• _Source_:
● ● ●

Summary


Enter and verify results for an event.


Contents


	Summary
	Contents
	Introduction
	Quick start
	Getting started
	Selecting emails
	Selecting text from emails
	A Trivial League
	A Real League - Southampton League
	A Real League - Portsmouth District League
	A Tabular Reported League - Portsmouth District League
	Monthly Rating


Introduction


This program extracts results from documents in emails sent by sources.

The menu bar has four items: Sources, Documents, Tools, and Help.

Sources and Documents provide access to the main functions of the program in the order they are used when dealing with an event.

Sources is used to specify selection rules for emails and extract emails from an email client's mailbox or mailboxes.

Documents is used to extract data relevant to chess game results from emails, validate the data, save any changes made to remove errors or resolve incorrect interpretation of data, and update a database to be processed using the Results item.

Tools provides access to an editor for the URLs to access the ECF database.  Also a font selector which is not implemented.

Help provides access to this file and other files describing the program.

The program is designed to extract results from emails, but does allow direct input by 'copy and paste' or even typing.


Quick start


If you just want to press buttons and see what happens.

Use sample_league_1.txt rather than the files used in Getting started: there are eight players to deal with, not around fifty.  Add the line:

competition=Division 1

to the results extraction configuration file that gets created.

Right-clicking the pointer will show a popup menu if relevant.

● ● ●

(Recorded data)
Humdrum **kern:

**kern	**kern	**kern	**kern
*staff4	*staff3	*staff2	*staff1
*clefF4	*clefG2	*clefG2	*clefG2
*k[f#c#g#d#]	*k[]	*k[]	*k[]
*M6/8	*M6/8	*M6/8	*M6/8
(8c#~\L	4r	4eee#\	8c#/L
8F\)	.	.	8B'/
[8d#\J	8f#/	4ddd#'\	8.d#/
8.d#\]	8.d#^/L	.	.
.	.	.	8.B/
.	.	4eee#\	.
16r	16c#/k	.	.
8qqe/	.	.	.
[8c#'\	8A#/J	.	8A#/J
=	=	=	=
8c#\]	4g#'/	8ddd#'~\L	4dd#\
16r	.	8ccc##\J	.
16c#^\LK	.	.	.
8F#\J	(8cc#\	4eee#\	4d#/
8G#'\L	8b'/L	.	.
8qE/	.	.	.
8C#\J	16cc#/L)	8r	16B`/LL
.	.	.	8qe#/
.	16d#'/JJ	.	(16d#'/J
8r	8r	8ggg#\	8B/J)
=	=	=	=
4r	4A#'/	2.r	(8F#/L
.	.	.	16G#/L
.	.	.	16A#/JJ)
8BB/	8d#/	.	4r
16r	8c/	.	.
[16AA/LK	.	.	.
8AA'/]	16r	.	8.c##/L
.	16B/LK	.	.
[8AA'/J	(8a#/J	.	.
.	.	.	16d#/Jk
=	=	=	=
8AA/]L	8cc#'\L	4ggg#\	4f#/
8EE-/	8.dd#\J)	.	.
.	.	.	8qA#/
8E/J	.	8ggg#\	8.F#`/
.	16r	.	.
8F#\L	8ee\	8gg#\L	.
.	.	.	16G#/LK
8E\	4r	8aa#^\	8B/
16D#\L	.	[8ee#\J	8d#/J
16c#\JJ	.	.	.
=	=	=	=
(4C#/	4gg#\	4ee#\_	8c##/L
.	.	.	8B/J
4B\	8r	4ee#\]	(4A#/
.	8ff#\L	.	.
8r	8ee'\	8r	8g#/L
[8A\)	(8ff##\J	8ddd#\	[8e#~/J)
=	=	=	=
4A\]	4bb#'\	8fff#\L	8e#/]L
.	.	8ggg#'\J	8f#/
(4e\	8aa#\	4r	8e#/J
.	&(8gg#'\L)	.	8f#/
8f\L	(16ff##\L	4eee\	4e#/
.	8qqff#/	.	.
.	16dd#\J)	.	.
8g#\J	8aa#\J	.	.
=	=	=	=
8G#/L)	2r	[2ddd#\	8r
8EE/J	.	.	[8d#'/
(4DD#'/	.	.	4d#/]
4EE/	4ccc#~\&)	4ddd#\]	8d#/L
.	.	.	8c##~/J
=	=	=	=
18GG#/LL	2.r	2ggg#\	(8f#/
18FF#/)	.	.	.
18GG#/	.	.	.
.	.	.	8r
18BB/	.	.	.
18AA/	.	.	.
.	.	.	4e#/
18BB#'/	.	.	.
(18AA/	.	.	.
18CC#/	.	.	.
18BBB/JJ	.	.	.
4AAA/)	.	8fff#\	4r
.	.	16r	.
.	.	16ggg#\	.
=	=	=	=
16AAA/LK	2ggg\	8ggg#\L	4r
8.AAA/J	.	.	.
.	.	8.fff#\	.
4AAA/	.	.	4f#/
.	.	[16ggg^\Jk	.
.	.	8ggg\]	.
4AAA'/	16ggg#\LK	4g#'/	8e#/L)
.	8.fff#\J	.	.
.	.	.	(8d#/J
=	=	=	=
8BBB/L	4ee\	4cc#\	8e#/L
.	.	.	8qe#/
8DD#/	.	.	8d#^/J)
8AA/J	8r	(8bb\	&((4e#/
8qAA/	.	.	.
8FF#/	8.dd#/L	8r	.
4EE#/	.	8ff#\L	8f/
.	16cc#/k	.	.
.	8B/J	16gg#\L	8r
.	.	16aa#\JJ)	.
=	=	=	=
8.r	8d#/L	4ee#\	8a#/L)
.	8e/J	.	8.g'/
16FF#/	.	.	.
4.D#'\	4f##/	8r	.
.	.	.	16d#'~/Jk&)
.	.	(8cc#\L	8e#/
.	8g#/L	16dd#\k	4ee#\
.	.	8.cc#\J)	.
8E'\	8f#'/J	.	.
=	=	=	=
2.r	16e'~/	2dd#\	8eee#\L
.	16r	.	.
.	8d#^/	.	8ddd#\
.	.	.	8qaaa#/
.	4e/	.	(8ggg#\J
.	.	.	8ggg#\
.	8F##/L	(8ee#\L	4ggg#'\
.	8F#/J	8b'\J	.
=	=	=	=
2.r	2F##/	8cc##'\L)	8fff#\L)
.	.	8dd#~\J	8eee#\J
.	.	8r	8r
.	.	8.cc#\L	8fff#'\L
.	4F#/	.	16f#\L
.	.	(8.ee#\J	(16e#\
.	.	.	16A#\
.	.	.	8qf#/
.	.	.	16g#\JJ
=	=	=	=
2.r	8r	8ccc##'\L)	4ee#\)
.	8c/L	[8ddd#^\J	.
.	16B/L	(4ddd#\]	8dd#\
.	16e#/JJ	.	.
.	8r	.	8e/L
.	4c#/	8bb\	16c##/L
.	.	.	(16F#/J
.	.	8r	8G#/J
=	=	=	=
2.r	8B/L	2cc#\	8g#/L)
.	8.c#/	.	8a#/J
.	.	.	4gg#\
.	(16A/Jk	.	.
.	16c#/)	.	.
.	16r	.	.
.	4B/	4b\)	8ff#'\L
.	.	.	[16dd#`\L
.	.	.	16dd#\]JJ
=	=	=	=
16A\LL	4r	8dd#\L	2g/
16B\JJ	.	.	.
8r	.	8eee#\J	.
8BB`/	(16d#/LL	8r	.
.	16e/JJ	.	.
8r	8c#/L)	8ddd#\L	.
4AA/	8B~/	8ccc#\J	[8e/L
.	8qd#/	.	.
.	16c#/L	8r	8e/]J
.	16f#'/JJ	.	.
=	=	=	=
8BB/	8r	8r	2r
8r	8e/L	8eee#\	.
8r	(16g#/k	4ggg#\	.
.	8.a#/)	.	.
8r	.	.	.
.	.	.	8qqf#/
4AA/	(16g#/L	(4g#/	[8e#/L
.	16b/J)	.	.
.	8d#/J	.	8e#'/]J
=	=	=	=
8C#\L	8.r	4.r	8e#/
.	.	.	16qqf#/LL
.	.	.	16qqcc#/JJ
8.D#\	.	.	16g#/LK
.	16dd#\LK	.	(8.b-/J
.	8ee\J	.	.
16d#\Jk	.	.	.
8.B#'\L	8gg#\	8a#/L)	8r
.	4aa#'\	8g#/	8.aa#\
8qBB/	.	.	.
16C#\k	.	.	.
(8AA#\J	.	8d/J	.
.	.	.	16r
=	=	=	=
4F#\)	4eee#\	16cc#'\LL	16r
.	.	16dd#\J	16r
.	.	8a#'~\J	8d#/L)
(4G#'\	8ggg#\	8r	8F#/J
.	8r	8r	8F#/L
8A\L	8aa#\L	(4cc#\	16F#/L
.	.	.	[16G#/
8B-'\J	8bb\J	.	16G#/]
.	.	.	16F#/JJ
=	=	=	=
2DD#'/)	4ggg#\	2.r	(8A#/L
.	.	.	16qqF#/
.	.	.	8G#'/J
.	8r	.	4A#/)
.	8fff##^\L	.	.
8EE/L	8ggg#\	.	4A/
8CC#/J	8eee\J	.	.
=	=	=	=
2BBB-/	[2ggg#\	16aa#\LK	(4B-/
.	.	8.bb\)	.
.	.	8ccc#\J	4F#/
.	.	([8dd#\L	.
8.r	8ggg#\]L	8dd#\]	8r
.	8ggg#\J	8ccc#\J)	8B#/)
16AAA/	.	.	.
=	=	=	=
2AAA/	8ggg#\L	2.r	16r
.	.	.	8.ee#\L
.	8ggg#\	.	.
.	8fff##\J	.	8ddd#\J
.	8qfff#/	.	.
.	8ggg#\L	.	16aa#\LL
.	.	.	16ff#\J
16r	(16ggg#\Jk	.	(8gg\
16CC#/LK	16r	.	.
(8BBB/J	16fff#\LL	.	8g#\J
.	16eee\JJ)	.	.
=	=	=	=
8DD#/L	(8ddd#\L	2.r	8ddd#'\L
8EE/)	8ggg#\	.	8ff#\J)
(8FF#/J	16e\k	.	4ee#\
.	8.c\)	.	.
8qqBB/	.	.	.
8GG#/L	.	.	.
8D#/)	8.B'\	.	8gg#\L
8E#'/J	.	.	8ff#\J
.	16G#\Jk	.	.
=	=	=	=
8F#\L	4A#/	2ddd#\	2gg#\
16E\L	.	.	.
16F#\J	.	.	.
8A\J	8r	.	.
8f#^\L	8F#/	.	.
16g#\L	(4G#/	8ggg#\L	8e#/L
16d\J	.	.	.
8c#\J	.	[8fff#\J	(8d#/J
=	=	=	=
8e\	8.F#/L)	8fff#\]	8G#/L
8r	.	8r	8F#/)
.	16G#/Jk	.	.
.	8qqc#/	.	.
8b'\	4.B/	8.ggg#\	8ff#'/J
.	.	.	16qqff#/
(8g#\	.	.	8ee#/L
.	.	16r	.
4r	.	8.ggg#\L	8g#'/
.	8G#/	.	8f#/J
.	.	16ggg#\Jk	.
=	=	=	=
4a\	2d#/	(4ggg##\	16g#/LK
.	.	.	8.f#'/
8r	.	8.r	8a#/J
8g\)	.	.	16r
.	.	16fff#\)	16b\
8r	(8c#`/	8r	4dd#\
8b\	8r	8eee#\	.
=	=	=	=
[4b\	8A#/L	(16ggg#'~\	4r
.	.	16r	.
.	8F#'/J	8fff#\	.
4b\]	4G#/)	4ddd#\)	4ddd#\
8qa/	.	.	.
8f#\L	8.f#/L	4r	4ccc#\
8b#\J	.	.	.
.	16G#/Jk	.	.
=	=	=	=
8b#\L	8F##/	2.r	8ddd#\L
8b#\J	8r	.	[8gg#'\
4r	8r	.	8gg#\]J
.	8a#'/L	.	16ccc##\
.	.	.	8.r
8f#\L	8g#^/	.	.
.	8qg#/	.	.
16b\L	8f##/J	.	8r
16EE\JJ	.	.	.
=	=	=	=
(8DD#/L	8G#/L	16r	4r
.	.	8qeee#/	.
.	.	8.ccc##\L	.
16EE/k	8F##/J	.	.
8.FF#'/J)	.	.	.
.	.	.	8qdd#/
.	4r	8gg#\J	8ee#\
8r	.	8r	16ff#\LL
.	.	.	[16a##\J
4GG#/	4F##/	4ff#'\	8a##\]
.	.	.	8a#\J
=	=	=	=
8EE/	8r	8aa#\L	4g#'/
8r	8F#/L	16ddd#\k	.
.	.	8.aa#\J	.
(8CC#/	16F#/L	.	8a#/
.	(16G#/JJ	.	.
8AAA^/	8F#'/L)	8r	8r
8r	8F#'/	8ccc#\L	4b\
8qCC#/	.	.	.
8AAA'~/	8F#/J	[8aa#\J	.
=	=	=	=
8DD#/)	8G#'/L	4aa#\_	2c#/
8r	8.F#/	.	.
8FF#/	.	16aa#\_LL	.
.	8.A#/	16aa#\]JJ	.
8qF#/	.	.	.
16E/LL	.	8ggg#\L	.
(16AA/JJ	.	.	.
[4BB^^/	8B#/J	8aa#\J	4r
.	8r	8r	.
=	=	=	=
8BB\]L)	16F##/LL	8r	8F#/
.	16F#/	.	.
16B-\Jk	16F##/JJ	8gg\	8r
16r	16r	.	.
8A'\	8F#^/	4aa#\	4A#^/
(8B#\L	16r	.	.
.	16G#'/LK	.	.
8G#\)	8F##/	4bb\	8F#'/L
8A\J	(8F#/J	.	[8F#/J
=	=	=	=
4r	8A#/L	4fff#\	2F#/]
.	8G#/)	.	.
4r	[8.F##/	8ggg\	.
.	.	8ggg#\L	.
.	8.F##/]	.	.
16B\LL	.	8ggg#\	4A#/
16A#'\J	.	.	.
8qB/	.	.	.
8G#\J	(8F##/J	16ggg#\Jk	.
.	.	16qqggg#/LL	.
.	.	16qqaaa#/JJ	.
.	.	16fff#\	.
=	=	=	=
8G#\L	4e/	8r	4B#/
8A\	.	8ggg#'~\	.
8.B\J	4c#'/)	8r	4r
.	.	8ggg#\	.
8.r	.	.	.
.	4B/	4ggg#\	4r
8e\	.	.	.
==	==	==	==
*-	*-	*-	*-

● ● ●

• _Instruction 1_: Name every item on the menu bar that the help page describes.
• _Instruction 2_: Retype the help page word for word, starting at "Sources is used" and ending at "or even typing.".
The entries come from a different source than the help page.

• _Written answer 1_: Sources, Documents, Tools, Help

• _Written answer 2_:
Sources is used to specify selection rules for emails and extract emails from an email client's mailbox or mailboxes.

Documents is used to extract data relevant to chess game results from emails, validate the data, save any changes made to remove errors or resolve incorrect interpretation of data, and update a database to be processed using the Results item.

Tools provides access to an editor for the URLs to access the ECF database.  Also a font selector which is not implemented.

Help provides access to this file and other files describing the program.

The program is designed to extract results from emails, but does allow direct input by 'copy and paste' or even typing.